Data excerpts

· · · · · · ·

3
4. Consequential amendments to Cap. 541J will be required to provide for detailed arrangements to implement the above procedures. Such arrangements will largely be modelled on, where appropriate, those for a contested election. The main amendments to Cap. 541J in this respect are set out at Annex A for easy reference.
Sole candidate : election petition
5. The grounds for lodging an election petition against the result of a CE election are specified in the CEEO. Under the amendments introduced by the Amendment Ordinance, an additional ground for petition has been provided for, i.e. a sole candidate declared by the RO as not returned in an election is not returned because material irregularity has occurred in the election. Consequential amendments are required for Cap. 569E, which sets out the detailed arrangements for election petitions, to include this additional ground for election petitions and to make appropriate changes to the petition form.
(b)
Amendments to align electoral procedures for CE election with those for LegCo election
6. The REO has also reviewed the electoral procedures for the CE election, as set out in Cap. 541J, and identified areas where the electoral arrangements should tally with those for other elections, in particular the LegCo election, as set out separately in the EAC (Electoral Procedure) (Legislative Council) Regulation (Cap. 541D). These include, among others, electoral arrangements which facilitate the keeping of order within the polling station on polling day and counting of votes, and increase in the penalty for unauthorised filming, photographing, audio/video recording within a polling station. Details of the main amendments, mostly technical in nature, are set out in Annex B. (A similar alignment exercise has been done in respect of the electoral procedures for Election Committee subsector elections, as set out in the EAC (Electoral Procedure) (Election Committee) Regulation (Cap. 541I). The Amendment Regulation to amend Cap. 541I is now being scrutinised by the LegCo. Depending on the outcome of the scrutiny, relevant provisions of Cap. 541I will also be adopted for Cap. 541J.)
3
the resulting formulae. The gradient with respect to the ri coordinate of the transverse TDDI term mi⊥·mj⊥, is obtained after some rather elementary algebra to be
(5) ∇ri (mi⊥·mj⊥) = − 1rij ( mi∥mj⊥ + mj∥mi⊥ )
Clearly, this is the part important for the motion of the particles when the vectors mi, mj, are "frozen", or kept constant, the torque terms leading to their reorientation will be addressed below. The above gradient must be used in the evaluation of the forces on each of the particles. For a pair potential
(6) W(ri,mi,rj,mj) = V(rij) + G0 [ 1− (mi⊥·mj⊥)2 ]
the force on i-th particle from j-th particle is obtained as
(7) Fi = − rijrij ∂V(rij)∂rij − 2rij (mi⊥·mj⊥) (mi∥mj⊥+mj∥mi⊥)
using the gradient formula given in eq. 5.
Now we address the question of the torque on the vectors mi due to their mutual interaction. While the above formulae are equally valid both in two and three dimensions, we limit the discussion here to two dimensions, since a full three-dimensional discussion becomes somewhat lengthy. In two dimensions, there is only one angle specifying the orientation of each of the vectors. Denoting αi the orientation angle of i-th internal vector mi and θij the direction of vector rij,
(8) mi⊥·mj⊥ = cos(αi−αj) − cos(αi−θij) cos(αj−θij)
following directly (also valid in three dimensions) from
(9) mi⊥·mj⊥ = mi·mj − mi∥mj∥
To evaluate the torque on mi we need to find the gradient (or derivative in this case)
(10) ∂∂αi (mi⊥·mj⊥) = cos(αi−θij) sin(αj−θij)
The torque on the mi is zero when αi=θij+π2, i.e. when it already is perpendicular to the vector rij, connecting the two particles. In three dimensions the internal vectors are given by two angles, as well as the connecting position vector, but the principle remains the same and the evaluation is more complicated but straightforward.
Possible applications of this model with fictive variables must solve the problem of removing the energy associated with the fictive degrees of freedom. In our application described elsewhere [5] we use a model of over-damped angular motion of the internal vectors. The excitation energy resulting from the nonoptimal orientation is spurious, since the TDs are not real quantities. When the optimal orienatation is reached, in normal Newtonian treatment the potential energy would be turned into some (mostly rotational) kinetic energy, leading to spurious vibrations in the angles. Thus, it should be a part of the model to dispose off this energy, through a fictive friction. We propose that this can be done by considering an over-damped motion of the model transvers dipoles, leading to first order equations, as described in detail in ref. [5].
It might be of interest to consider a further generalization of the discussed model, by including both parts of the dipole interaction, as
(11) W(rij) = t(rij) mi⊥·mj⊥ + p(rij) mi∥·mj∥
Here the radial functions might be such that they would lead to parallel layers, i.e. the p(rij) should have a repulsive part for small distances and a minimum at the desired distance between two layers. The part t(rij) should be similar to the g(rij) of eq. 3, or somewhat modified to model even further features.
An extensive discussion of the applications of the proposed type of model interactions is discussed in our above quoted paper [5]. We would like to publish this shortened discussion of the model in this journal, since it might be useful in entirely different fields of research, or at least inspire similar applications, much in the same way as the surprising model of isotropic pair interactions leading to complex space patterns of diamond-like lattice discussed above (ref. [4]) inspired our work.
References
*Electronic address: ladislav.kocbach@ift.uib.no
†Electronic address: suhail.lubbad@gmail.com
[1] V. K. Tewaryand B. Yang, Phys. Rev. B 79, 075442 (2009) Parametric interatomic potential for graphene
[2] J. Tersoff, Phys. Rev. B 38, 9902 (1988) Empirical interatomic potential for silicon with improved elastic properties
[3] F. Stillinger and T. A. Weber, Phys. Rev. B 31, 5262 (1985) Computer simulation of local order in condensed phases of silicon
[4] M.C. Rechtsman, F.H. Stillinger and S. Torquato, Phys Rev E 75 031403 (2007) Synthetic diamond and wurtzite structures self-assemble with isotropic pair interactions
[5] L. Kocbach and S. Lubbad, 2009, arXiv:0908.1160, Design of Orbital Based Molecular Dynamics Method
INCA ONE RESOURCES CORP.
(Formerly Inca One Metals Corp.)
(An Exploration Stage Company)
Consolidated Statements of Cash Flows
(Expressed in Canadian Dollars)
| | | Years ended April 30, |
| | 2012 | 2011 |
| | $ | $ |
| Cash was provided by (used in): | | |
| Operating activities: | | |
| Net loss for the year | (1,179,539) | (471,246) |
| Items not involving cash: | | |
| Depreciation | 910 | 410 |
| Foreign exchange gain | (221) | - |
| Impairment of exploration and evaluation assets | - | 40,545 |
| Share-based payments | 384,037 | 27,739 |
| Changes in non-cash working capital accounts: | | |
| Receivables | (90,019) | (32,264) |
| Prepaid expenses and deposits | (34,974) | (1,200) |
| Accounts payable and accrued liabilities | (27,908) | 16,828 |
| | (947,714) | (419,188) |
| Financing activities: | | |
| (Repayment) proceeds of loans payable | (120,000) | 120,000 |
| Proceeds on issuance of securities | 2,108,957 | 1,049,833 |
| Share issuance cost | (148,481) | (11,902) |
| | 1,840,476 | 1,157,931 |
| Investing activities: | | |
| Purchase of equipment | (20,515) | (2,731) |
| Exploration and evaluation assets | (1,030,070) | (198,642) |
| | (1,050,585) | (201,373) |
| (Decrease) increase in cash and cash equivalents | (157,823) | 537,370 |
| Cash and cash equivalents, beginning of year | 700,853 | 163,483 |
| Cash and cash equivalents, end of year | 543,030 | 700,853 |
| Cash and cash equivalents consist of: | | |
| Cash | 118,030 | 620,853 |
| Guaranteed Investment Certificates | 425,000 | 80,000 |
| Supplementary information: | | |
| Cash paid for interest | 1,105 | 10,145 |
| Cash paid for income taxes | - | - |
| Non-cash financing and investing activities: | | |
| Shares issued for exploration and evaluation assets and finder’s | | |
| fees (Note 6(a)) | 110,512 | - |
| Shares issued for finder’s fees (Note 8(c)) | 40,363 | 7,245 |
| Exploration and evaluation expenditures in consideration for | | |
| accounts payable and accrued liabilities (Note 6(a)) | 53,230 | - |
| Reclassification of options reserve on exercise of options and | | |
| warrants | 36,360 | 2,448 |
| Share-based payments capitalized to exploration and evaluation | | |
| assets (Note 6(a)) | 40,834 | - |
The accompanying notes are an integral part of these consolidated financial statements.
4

· · · · · · ·

--- To do ---
Each line carrying the string "provided" should be copied out from the entries.

--- Written response ---
5. The grounds for lodging an election petition against the result of a CE election are specified in the CEEO. Under the amendments introduced by the Amendment Ordinance, an additional ground for petition has been provided for, i.e. a sole candidate declared by the RO as not returned in an election is not returned because material irregularity has occurred in the election. Consequential amendments are required for Cap. 569E, which sets out the detailed arrangements for election petitions, to include this additional ground for election petitions and to make appropriate changes to the petition form.
| Cash was provided by (used in): | | |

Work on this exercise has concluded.